Step 3: Define a connection#

Next, we'll define a connection between the source and destination using the AirbyteConnection class:

from dagster_airbyte import AirbyteConnection, AirbyteSyncMode

cereals_connection = AirbyteConnection(
    name="download-cereals",
    source=cereals_csv_source,
    destination=local_json_destination,
    stream_config={"cereals": AirbyteSyncMode.full_refresh_overwrite()},
)

Then, we'll supply the new connection to the reconciler we defined in Step 1:

airbyte_reconciler = AirbyteManagedElementReconciler(
    airbyte=airbyte_instance,
    connections=[cereals_connection],
)

Step 4. Validate changes#

Next, we'll use the dagster-me CLI to sanity-check our reconciler and apply any changes.

The check command prints out differences between the current state of the Airbyte instance and the desired state specified in the reconciler. To invoke the CLI, point it at a module containing the reconciler:

dagster-me check --module my_python_module.my_submodule:reconciler

Found 1 reconciler, checking...
+ cereals-csv:
  + url: https://docs.dagster.io/assets/cereal.csv
  + format: csv
  + dataset_name: cereals
  + provider:
    + user_agent: False
    + storage: HTTPS
+ local-json:
  + destination_path: /local/cereals_out.json
+ download-cereals:
  + source: cereals-csv
  + destination: local-json
  + normalize data: None
  + streams:
    + cereals: FULL_REFRESH_OVERWRITE

Step 5. Apply changes#

As the changes printed out by the check command in the previous step look like what we expect, we can now apply them:

dagster-me apply --module my_python_module.my_submodule:reconciler

Now, we should see our new connection in the Airbyte UI:

instance-overview

Step 6. Load connections into Dagster#

To load managed connections into Dagster, use the load_assets_from_connections utility method. This functions similarly to load_assets_from_airbyte_instance, but validates that the connections passed in match the connections defined in your Airbyte instance:

from dagster_airbyte import load_assets_from_connections, airbyte_resource

airbyte_instance = airbyte_resource.configured(
    {
        "host": "localhost",
        "port": 8000,
        # If using basic auth, include username and password:
        "username": "airbyte",
        "password": {"env": "AIRBYTE_PASSWORD"},
    }
)

airbyte_assets = load_assets_from_connections(
    airbyte=airbyte_instance, connections=[cereals_connection]
)

For more info on managing Airbyte assets in Dagster, refer to the Airbyte guide.


Additional configuration options#

The Airbyte reconciler also supports some additional configuration options, which can be passed to the AirbyteManagedElementReconciler constructor.

By default, the reconciler will not modify any sources, destinations, or connections which are outside of those specified in the reconciler.
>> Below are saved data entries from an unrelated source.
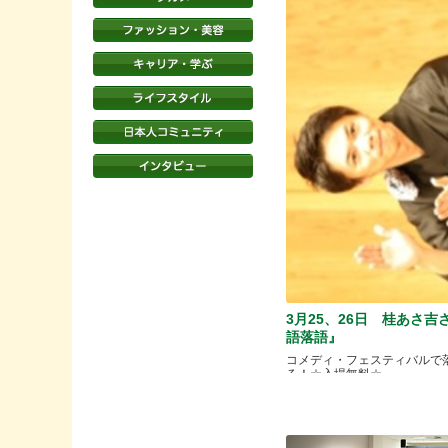
3月25、26日 桂あさ吉
語落語』
コメディ・フェスティバルで
る！☆入場無料☆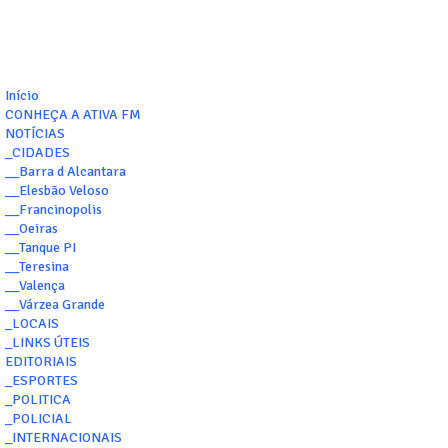
Início
CONHEÇA A ATIVA FM
NOTÍCIAS
_CIDADES
__Barra d Alcantara
__Elesbão Veloso
__Francinopolis
__Oeiras
__Tanque PI
__Teresina
__Valença
__Várzea Grande
_LOCAIS
_LINKS ÚTEIS
EDITORIAIS
_ESPORTES
_POLITICA
_POLICIAL
_INTERNACIONAIS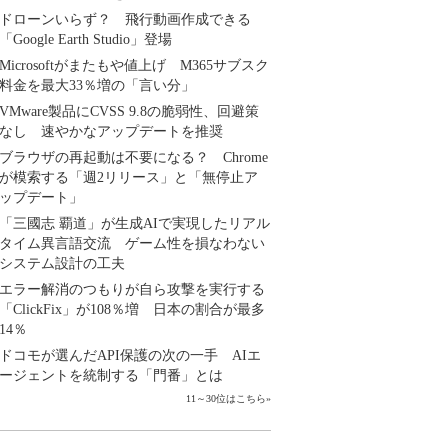
ドローンいらず？ 飛行動画作成できる
「Google Earth Studio」登場
Microsoftがまたもや値上げ M365サブスク
料金を最大33％増の「言い分」
VMware製品にCVSS 9.8の脆弱性、回避策
なし 速やかなアップデートを推奨
ブラウザの再起動は不要になる？ Chrome
が模索する「週2リリース」と「無停止ア
ップデート」
「三國志 覇道」が生成AIで実現したリアル
タイム異言語交流 ゲーム性を損なわない
システム設計の工夫
エラー解消のつもりが自ら攻撃を実行する
「ClickFix」が108％増 日本の割合が最多
14％
ドコモが選んだAPI保護の次の一手 AIエ
ージェントを統制する「門番」とは
11～30位はこちら
»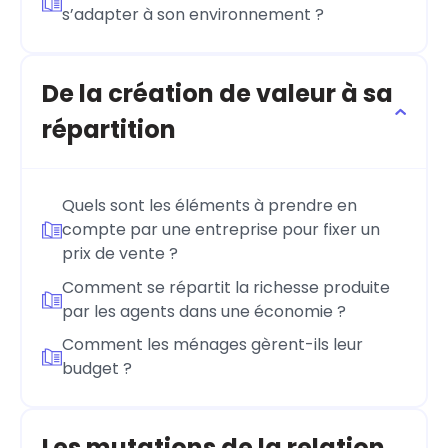
s’adapter à son environnement ?
De la création de valeur à sa
répartition
Quels sont les éléments à prendre en
compte par une entreprise pour fixer un
prix de vente ?
Comment se répartit la richesse produite
par les agents dans une économie ?
Comment les ménages gèrent-ils leur
budget ?
Les mutations de la relation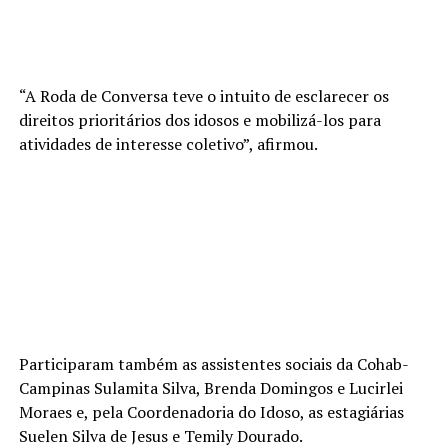
“A Roda de Conversa teve o intuito de esclarecer os
direitos prioritários dos idosos e mobilizá-los para
atividades de interesse coletivo”, afirmou.
Participaram também as assistentes sociais da Cohab-
Campinas Sulamita Silva, Brenda Domingos e Lucirlei
Moraes e, pela Coordenadoria do Idoso, as estagiárias
Suelen Silva de Jesus e Temily Dourado.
This allows you to adopt the reconciler incrementally, without having to reconcile all of your existing Airbyte configuration.

To reconcile all of your existing Airbyte configuration, pass delete_unmentioned_resources=True to the reconciler constructor:

airbyte_reconciler = AirbyteManagedElementReconciler(
    airbyte=airbyte_instance, connections=[...], delete_unmentioned_resources=True
)

This tells the reconciler to clean up any sources, destinations, or connections which are not explicitly defined in Python code.